- **Twoje polecenie**: Przedstaw jako listę JSON ciągów znaków wiersze od wiersza z „state / province: Bayern” do wiersza z „genus: Panicum”, oba włącznie, po jednym ciągu na każdy wiersz i bez pustych wierszy. Obrazy pomiń.

- **Pokazane wpisy**:

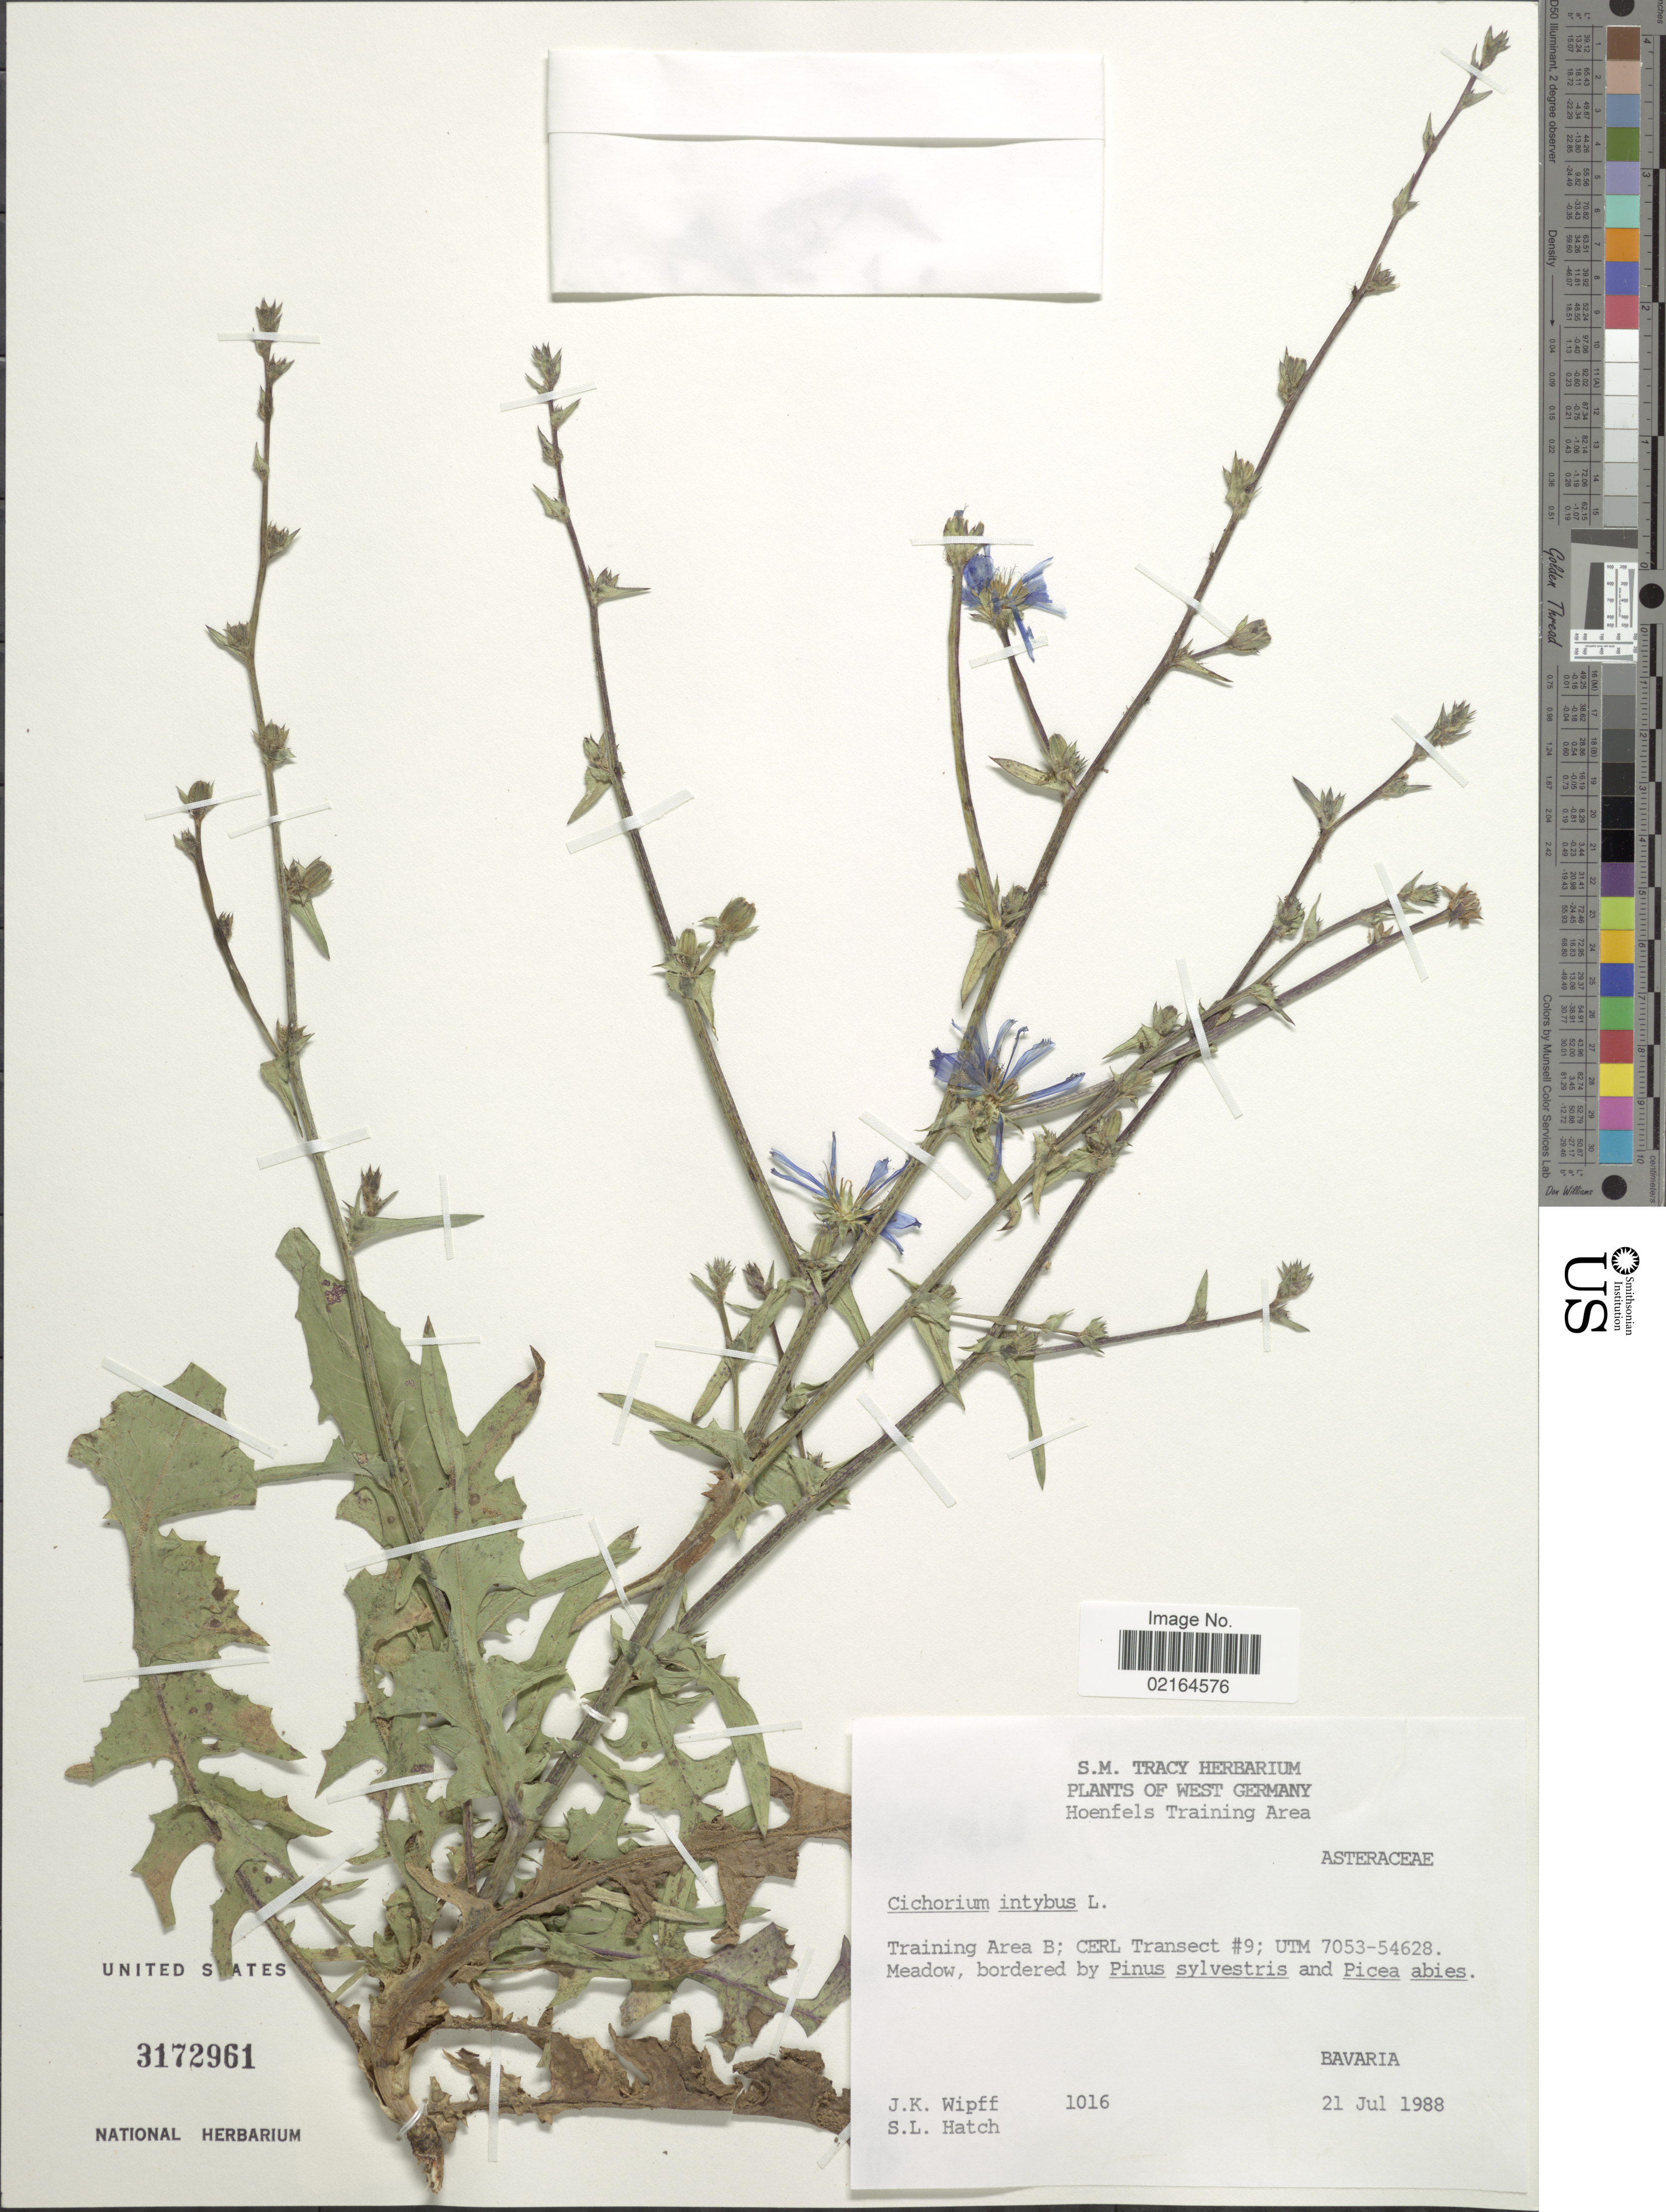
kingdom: Plantae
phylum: Tracheophyta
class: Magnoliopsida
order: Asterales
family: Asteraceae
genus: Cichorium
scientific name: Cichorium intybus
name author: L.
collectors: J. K. Wipff & S. Hatch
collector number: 1016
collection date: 1988-07-21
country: Germany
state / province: Bayern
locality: West Germay, Training Area B: CERL Transect #9, UTM 7053-54628, Bavaria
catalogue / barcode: US 3172961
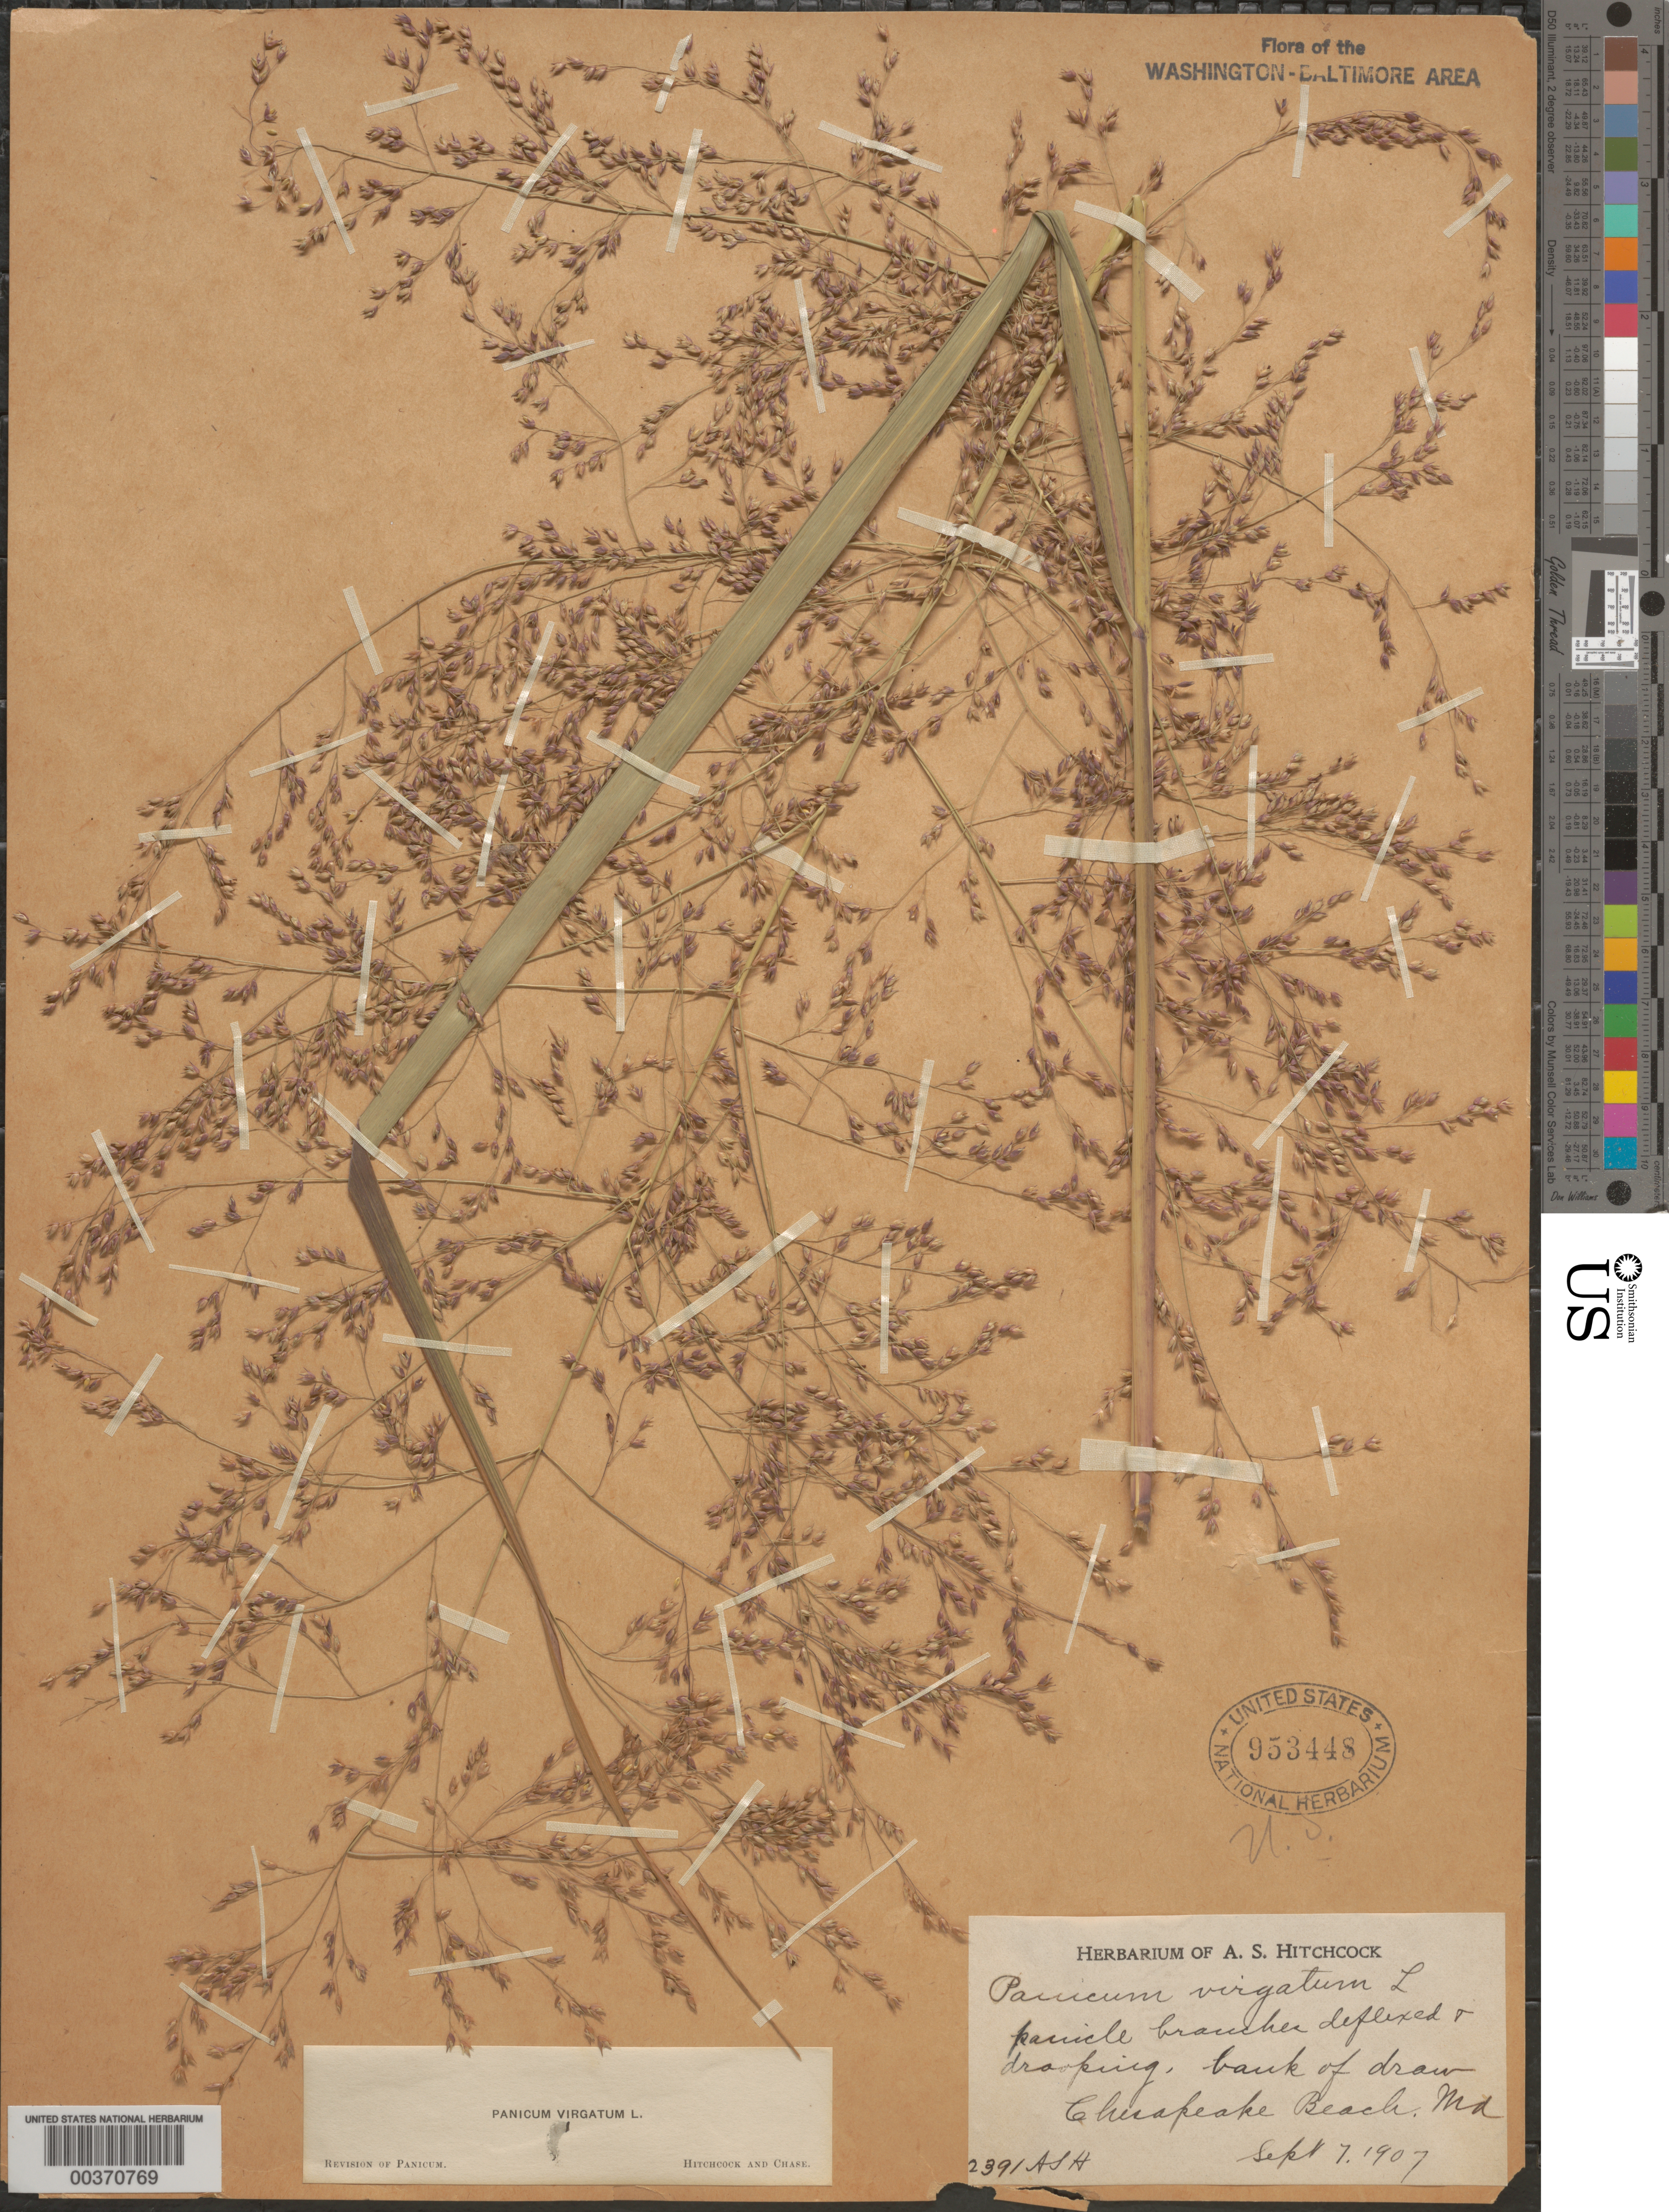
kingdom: Plantae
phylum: Tracheophyta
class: Liliopsida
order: Poales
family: Poaceae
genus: Panicum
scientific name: Panicum virgatum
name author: L.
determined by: Hitchcock, A. S.; Chase, [M.] A.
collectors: A. S. Hitchcock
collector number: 2391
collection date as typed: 07 Sep 1907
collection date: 1907-09-07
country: United States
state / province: Maryland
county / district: Calvert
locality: Bank of Chesapeake Beach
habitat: Bank of draw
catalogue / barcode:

- **Odpowiedź**:
[
  "state / province: Bayern",
  "locality: West Germay, Training Area B: CERL Transect #9, UTM 7053-54628, Bavaria",
  "catalogue / barcode: US 3172961",
  "kingdom: Plantae",
  "phylum: Tracheophyta",
  "class: Liliopsida",
  "order: Poales",
  "family: Poaceae",
  "genus: Panicum"
]